Maybe I am way of base here but just had a thought. From what i was reading in other topics the consensus seems to be that they can send more types of data back than just messages. Would it be possible to send a actual echo back with there technology. Maybe not something advanced as a korvax but someone set up all of this and it seems like it would be hard to do with just one way comunication from the future ?
If this has already been chewed over my apologies been busy haven’t had a chance to read all the threads here.
Correct me if I am wrong, but an AI is just software, so if they can send a video or a webpage back in time they should be able to send back an AI program via a sattelite signal and upload it to the internet.
Unless, of course, the AI requires more advanced hardware to function like a quantum processor, then it might not work.
Yep Kinda my thoughts you see them send korvax to a new body quite often one will disconnect and another gets sent to replace it.
There is no different kinds of data. Well, no, obviously there are, but they are all convertible. You can send binary data as sounds, as text, as images, as smells if it needs be, or as a stream of electrons, which is what our computers are doing. They’re doing quite a bit of that in WT, as we all know. The only thing that matters is that the tools for interpreting it exist, but at the end of the day, I could cough a hello world onto a very large handkerchief in morse code.
Platform is an issue, but far from an unsolvable one when considering sending a program back through time. It would be a major hurdle when sending it forward, because you lack information. But as long as you have proper documentation of the platforms used in the period, being able to send a message back in time would also mean being able to send a program back in time, yes.
It would be diminished in capability by the available hardware, you’d have to compensate for that. And you’d have to arrange for somebody to receive the program, set it up in the proper environment and execute it, which will either need willingness or trickery. I would estimate the chances of sending back a viral program through time and it successfully taking over and holding a significant enough piece of infrastructure to be slim, since I would hope that any computer capable of receiving messages from the future would be sandboxed and off the net. Some human error might still provide you with a stroke of luck, though.
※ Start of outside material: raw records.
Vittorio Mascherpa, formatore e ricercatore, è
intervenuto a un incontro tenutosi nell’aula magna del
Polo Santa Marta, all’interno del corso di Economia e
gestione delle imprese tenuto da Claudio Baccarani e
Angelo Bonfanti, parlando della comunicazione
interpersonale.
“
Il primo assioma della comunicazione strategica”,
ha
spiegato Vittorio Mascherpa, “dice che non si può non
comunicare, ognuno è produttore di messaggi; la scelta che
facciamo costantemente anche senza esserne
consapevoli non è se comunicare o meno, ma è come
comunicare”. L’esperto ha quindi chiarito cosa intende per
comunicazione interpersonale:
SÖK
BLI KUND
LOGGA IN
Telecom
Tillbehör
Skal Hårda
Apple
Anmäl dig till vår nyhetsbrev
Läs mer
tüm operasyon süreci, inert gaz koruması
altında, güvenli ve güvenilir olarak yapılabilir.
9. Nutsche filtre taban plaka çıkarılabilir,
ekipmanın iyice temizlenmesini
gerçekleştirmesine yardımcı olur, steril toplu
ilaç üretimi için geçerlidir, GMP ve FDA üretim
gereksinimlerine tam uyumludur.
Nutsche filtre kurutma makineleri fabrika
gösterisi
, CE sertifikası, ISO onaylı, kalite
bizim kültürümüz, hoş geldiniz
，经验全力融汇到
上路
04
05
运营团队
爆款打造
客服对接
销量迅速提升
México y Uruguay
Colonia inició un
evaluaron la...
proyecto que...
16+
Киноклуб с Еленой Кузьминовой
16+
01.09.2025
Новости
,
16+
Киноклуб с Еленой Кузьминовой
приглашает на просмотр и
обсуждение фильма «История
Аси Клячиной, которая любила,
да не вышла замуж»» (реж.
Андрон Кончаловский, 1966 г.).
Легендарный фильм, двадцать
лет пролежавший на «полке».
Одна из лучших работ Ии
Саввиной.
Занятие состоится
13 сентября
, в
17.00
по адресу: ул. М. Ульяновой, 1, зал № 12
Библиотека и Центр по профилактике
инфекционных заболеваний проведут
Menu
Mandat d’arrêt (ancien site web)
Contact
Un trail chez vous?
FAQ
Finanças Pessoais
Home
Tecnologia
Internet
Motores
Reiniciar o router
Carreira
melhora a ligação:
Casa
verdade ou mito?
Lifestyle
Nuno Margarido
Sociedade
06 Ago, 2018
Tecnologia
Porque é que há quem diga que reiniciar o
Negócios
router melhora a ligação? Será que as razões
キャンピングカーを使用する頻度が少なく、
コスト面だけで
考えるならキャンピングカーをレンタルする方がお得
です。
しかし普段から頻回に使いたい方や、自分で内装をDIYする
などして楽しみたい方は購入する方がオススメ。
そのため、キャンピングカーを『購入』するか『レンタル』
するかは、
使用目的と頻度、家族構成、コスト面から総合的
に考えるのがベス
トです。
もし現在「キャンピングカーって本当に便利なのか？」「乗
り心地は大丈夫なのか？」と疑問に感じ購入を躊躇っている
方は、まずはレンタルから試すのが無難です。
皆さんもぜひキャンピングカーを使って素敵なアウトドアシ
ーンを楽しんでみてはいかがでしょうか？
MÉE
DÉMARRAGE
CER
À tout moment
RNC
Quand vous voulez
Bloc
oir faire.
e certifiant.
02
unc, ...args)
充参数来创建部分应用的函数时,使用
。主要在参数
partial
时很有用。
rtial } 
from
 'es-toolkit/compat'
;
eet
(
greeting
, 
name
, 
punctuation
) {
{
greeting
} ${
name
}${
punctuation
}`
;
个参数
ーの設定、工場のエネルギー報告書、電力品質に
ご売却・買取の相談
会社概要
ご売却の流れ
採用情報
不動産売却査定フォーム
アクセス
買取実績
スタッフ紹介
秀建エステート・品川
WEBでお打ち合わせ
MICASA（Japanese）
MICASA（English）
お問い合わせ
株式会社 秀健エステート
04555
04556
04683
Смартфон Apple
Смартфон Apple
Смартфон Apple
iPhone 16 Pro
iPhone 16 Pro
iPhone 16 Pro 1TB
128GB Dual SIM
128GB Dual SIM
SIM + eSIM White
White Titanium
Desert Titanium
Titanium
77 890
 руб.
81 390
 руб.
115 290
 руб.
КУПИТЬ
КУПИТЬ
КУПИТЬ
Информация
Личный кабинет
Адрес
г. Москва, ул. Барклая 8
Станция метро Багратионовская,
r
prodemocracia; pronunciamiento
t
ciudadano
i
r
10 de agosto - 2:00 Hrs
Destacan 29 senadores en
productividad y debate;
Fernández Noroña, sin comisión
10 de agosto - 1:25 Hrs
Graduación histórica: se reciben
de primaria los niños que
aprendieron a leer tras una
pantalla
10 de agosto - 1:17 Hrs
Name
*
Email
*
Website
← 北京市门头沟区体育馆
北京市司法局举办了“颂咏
Darn, looking at what I just wrote, I get more and more reminded of Vernor Vinges “A fire upon the deep”. Not because it involves time travel, but because it involves a god-like AI trying to spread into corners of the galaxy where its power is small due to the capability of the hardware in those places (it has to though, because the protagonists are after the safeguard program that could destroy it, which was smuggled to such a “save” location).
EDIT: Also, I’m now having nightmares about having to set up a complex distributed application in a cloud-environment on Ubuntu machines, following instructions written at a time when the OS wasn’t in use for several decades… dev-ops is complicated enough as it is, darn it!